Directions:
With the images removed, return every line below exactly as it reads.

Input:
**********
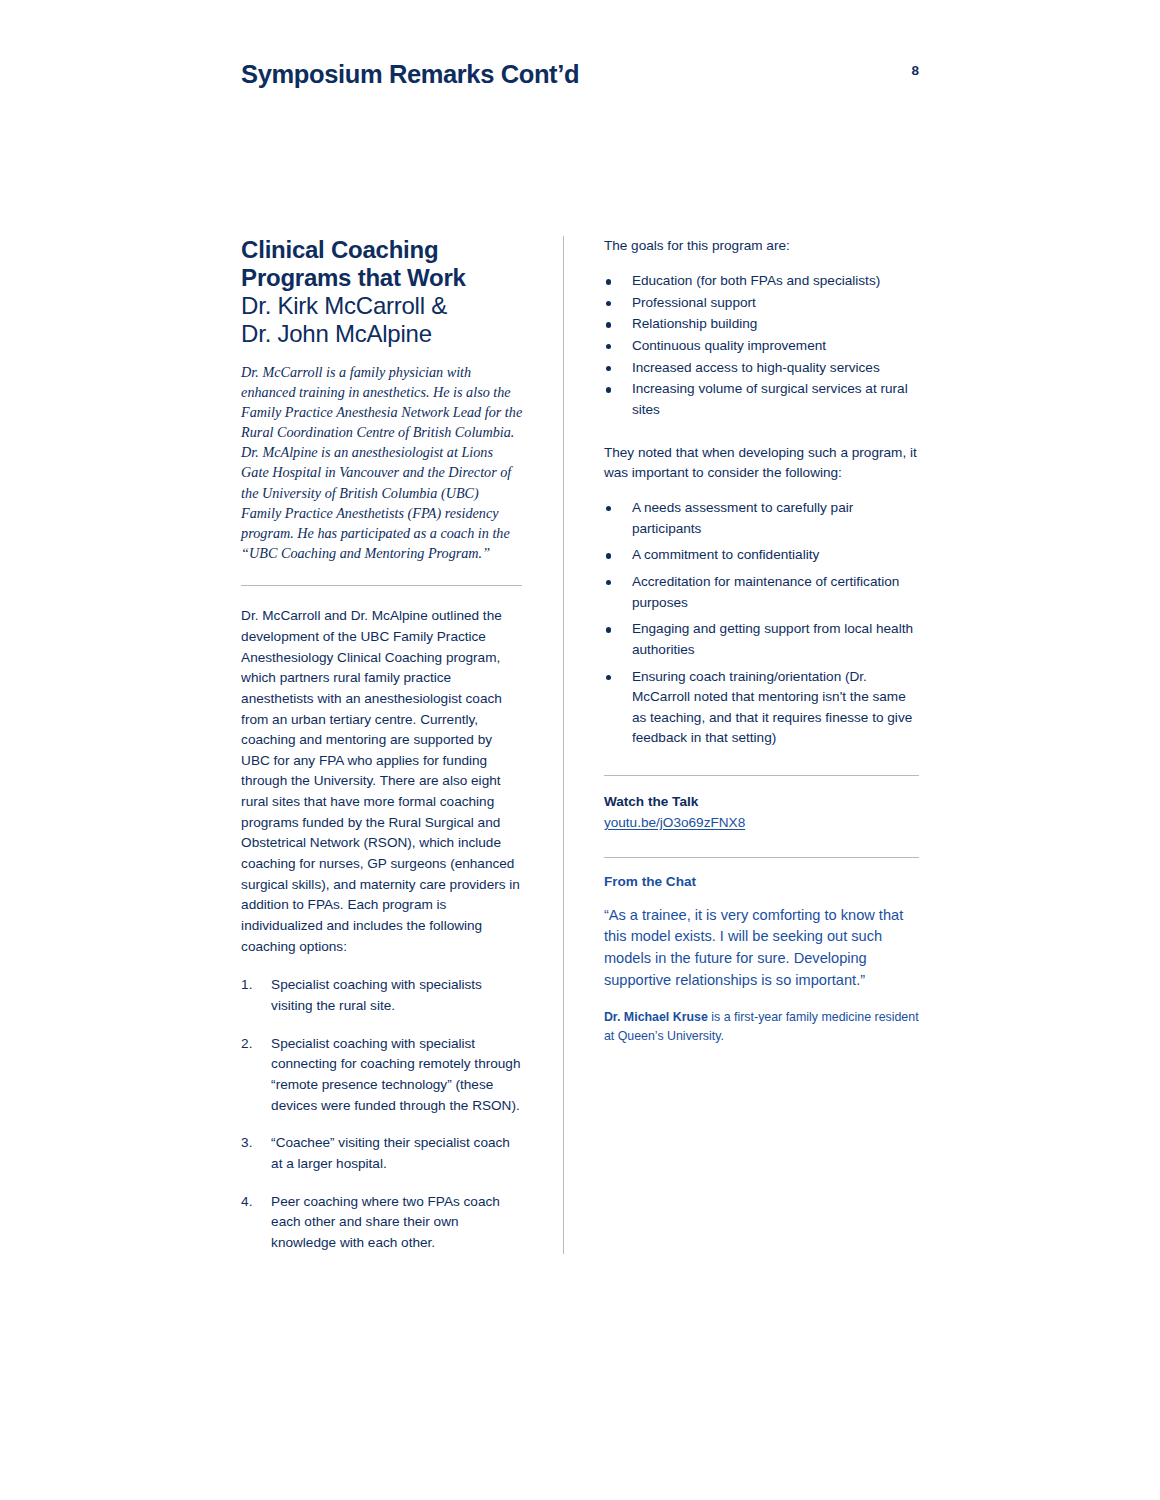Symposium Remarks Cont’d
8
Clinical Coaching
Programs that Work Dr. Kirk McCarroll &
Dr. John McAlpine
Dr. McCarroll is a family physician with enhanced training in anesthetics. He is also the Family Practice Anesthesia Network Lead for the Rural Coordination Centre of British Columbia. Dr. McAlpine is an anesthesiologist at Lions Gate Hospital in Vancouver and the Director of the University of British Columbia (UBC) Family Practice Anesthetists (FPA) residency program. He has participated as a coach in the “UBC Coaching and Mentoring Program.”
Dr. McCarroll and Dr. McAlpine outlined the development of the UBC Family Practice Anesthesiology Clinical Coaching program, which partners rural family practice anesthetists with an anesthesiologist coach from an urban tertiary centre. Currently, coaching and mentoring are supported by UBC for any FPA who applies for funding through the University. There are also eight rural sites that have more formal coaching programs funded by the Rural Surgical and Obstetrical Network (RSON), which include coaching for nurses, GP surgeons (enhanced surgical skills), and maternity care providers in addition to FPAs. Each program is individualized and includes the following coaching options:
Specialist coaching with specialists visiting the rural site.
Specialist coaching with specialist connecting for coaching remotely through “remote presence technology” (these devices were funded through the RSON).
“Coachee” visiting their specialist coach at a larger hospital.
Peer coaching where two FPAs coach each other and share their own knowledge with each other.
The goals for this program are:
Education (for both FPAs and specialists)
Professional support
Relationship building
Continuous quality improvement
Increased access to high-quality services
Increasing volume of surgical services at rural sites
They noted that when developing such a program, it was important to consider the following:
A needs assessment to carefully pair participants
A commitment to confidentiality
Accreditation for maintenance of certification purposes
Engaging and getting support from local health authorities
Ensuring coach training/orientation (Dr. McCarroll noted that mentoring isn't the same as teaching, and that it requires finesse to give feedback in that setting)
Watch the Talk
youtu.be/jO3o69zFNX8
From the Chat
“As a trainee, it is very comforting to know that this model exists. I will be seeking out such models in the future for sure. Developing supportive relationships is so important.”
Dr. Michael Kruse is a first-year family medicine resident at Queen’s University.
**********
Answer to the problem:
Symposium Remarks Cont’d
8
Clinical Coaching
Programs that Work Dr. Kirk McCarroll &
Dr. John McAlpine
Dr. McCarroll is a family physician with enhanced training in anesthetics. He is also the Family Practice Anesthesia Network Lead for the Rural Coordination Centre of British Columbia. Dr. McAlpine is an anesthesiologist at Lions Gate Hospital in Vancouver and the Director of the University of British Columbia (UBC) Family Practice Anesthetists (FPA) residency program. He has participated as a coach in the “UBC Coaching and Mentoring Program.”
Dr. McCarroll and Dr. McAlpine outlined the development of the UBC Family Practice Anesthesiology Clinical Coaching program, which partners rural family practice anesthetists with an anesthesiologist coach from an urban tertiary centre. Currently, coaching and mentoring are supported by UBC for any FPA who applies for funding through the University. There are also eight rural sites that have more formal coaching programs funded by the Rural Surgical and Obstetrical Network (RSON), which include coaching for nurses, GP surgeons (enhanced surgical skills), and maternity care providers in addition to FPAs. Each program is individualized and includes the following coaching options:
Specialist coaching with specialists visiting the rural site.
Specialist coaching with specialist connecting for coaching remotely through “remote presence technology” (these devices were funded through the RSON).
“Coachee” visiting their specialist coach at a larger hospital.
Peer coaching where two FPAs coach each other and share their own knowledge with each other.
The goals for this program are:
Education (for both FPAs and specialists)
Professional support
Relationship building
Continuous quality improvement
Increased access to high-quality services
Increasing volume of surgical services at rural sites
They noted that when developing such a program, it was important to consider the following:
A needs assessment to carefully pair participants
A commitment to confidentiality
Accreditation for maintenance of certification purposes
Engaging and getting support from local health authorities
Ensuring coach training/orientation (Dr. McCarroll noted that mentoring isn't the same as teaching, and that it requires finesse to give feedback in that setting)
Watch the Talk
youtu.be/jO3o69zFNX8
From the Chat
“As a trainee, it is very comforting to know that this model exists. I will be seeking out such models in the future for sure. Developing supportive relationships is so important.”
Dr. Michael Kruse is a first-year family medicine resident at Queen’s University.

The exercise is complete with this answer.